Although the defendants did not challenge plaintiff’s standing to raise the claims in the amended complaint, the Upside court addressed standing sua sponte and found plaintiff had standing, in part because it “plausibly alleged that it would be subject to a ‘real and immediate threat of criminal enforcement’ for arguably engaging in ‘solicitation’ to violate Florida’s cultivated meat ban.”  Slip op. at 6.  We will not say much about that issue given that we have discussed standing plenty in connection with a different animal and even a monster puppet.  Suffice it to say that there are various challenges to state laws and actions directed at FDA-approved drugs that are percolating through the courts where the plaintiffs’ claimed standing looks a lot like in Upside.

The next issue in Upside was like double preemption.  To challenge a state law as being preempted, the plaintiff has to have a “proper cause of action to proceed in federal court.”  Slip op. at 8.  Claims cannot be brought under § 1983 if they have been specifically foreclosed by statute or impliedly foreclosed “by creating a comprehensive enforcement scheme that is incompatible with individual enforcement.”  Id. at 9 (citation omitted).  That sounds similar to looking at express and implied preemption, and, sure enough, the PPIA does have a provision that vests the U.S. with sole authority to enforce the act or restrain violations of it.  Id. at 10-11.  Upside even cited Buckman’s interpretation of equivalent language in the FDCA as precluding causes of actions by private litigants.  So, § 1983 was unavailable to the plaintiff to assert that the PPIA preempted Florida’s ban on cultivated meat.

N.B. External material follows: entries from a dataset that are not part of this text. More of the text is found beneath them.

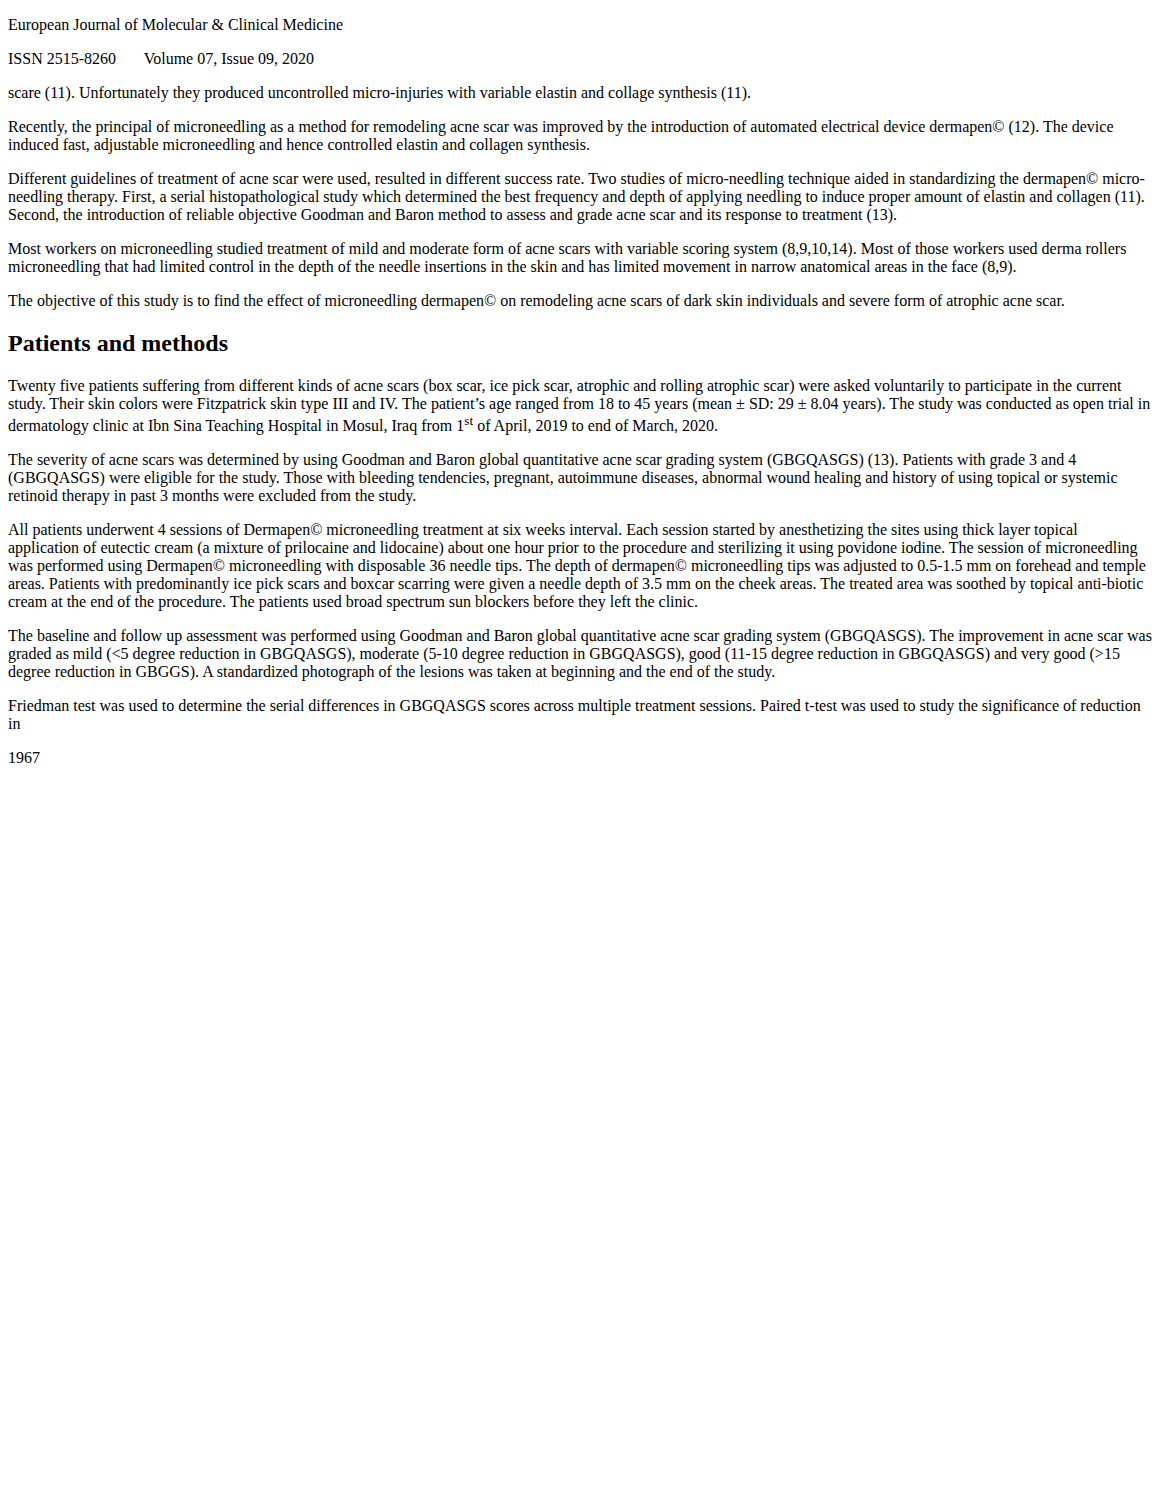European Journal of Molecular & Clinical Medicine
ISSN 2515-8260 Volume 07, Issue 09, 2020
scare (11). Unfortunately they produced uncontrolled micro-injuries with variable elastin and collage synthesis (11).
Recently, the principal of microneedling as a method for remodeling acne scar was improved by the introduction of automated electrical device dermapen© (12). The device induced fast, adjustable microneedling and hence controlled elastin and collagen synthesis.
Different guidelines of treatment of acne scar were used, resulted in different success rate. Two studies of micro-needling technique aided in standardizing the dermapen© micro-needling therapy. First, a serial histopathological study which determined the best frequency and depth of applying needling to induce proper amount of elastin and collagen (11). Second, the introduction of reliable objective Goodman and Baron method to assess and grade acne scar and its response to treatment (13).
Most workers on microneedling studied treatment of mild and moderate form of acne scars with variable scoring system (8,9,10,14). Most of those workers used derma rollers microneedling that had limited control in the depth of the needle insertions in the skin and has limited movement in narrow anatomical areas in the face (8,9).
The objective of this study is to find the effect of microneedling dermapen© on remodeling acne scars of dark skin individuals and severe form of atrophic acne scar.
Patients and methods
Twenty five patients suffering from different kinds of acne scars (box scar, ice pick scar, atrophic and rolling atrophic scar) were asked voluntarily to participate in the current study. Their skin colors were Fitzpatrick skin type III and IV. The patient’s age ranged from 18 to 45 years (mean ± SD: 29 ± 8.04 years). The study was conducted as open trial in dermatology clinic at Ibn Sina Teaching Hospital in Mosul, Iraq from 1st of April, 2019 to end of March, 2020.
The severity of acne scars was determined by using Goodman and Baron global quantitative acne scar grading system (GBGQASGS) (13). Patients with grade 3 and 4 (GBGQASGS) were eligible for the study. Those with bleeding tendencies, pregnant, autoimmune diseases, abnormal wound healing and history of using topical or systemic retinoid therapy in past 3 months were excluded from the study.
All patients underwent 4 sessions of Dermapen© microneedling treatment at six weeks interval. Each session started by anesthetizing the sites using thick layer topical application of eutectic cream (a mixture of prilocaine and lidocaine) about one hour prior to the procedure and sterilizing it using povidone iodine. The session of microneedling was performed using Dermapen© microneedling with disposable 36 needle tips. The depth of dermapen© microneedling tips was adjusted to 0.5-1.5 mm on forehead and temple areas. Patients with predominantly ice pick scars and boxcar scarring were given a needle depth of 3.5 mm on the cheek areas. The treated area was soothed by topical anti-biotic cream at the end of the procedure. The patients used broad spectrum sun blockers before they left the clinic.
The baseline and follow up assessment was performed using Goodman and Baron global quantitative acne scar grading system (GBGQASGS). The improvement in acne scar was graded as mild (<5 degree reduction in GBGQASGS), moderate (5-10 degree reduction in GBGQASGS), good (11-15 degree reduction in GBGQASGS) and very good (>15 degree reduction in GBGGS). A standardized photograph of the lesions was taken at beginning and the end of the study.
Friedman test was used to determine the serial differences in GBGQASGS scores across multiple treatment sessions. Paired t-test was used to study the significance of reduction in
1967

Buckman also got some air play in Upside’s analysis of whether a call to the court’s equitable powers could get around the statutory grant of exclusive authority to the U.S. to enforce the PPIA.  “Plaintiff cannot circumvent the congressional foreclosure of private enforcement of the PPIA by attempting to invoke this Court’s equitable powers.”  Id. at 13-14 (citation omitted).  We do not often see product liability plaintiffs asserting claims in equity to try to sidestep Buckman, but we would expect a similar result if they did.

Next, Upside analyzed whether the state law imposed any requirements on the plaintiff, a putative seller in Florida with USDA’s stamp of approval of its facility as a PPIA-compliant establishment in hand.  Much like tasting “food produced from cultured animal cells,” we will decline for now to dive right into the, well, meat of that analysis.  Basically, the court found that the Florida law did not impose any requirements that led to express preemption based on the PPIA. 

That was not the end of it, though, as plaintiff also asserted that the Florida ban violated the dormant Commerce Clause, on which we have also spilled some cyber-ink.  Although the Florida statute is facially neutral as to the location of any wannabe seller of cultivated meat, the plaintiff is based in California and, apparently, all manufacturers of cultivated meats are outside of Florida.  Those facts allowed the plaintiff to argue that the law “discriminates in effect against the out-of-state cultivated meat industry to the benefit [of] Florida’s conventional meat industry.”  Id. at 21.  If this reminds you of the winning argument in McDermott v. Wisconsin, 228 U.S. 115 (1913), then you might need a new hobby or you really like the Blog.  The plaintiff in Upside had the advantage that Florida officials had described the purpose of the ban as protecting Florida’s domestic conventional meat and agricultural producers.  At the motion to dismiss stage, the court had enough to let the dormant Commerce Clause claim survive.  Slip op. at 24-25.  For us, we continue to wonder if a challenge to a state law or action that limits the availability of a particular FDA regulated product, or class of FDA regulated products, could make similar use of the dormant Commerce Clause.  It is certainly plausible that all companies that make a certain targeted drug would be from somewhere other than the state that seeks to ban the use of the drug within its territorial limits.  However, there may not be a record of state officials supporting a discriminatory intent or an in-state market that would benefit from removing out of state competition.  Then again, there may be no downside to trying Upside to make the dormant Commerce Clause argument.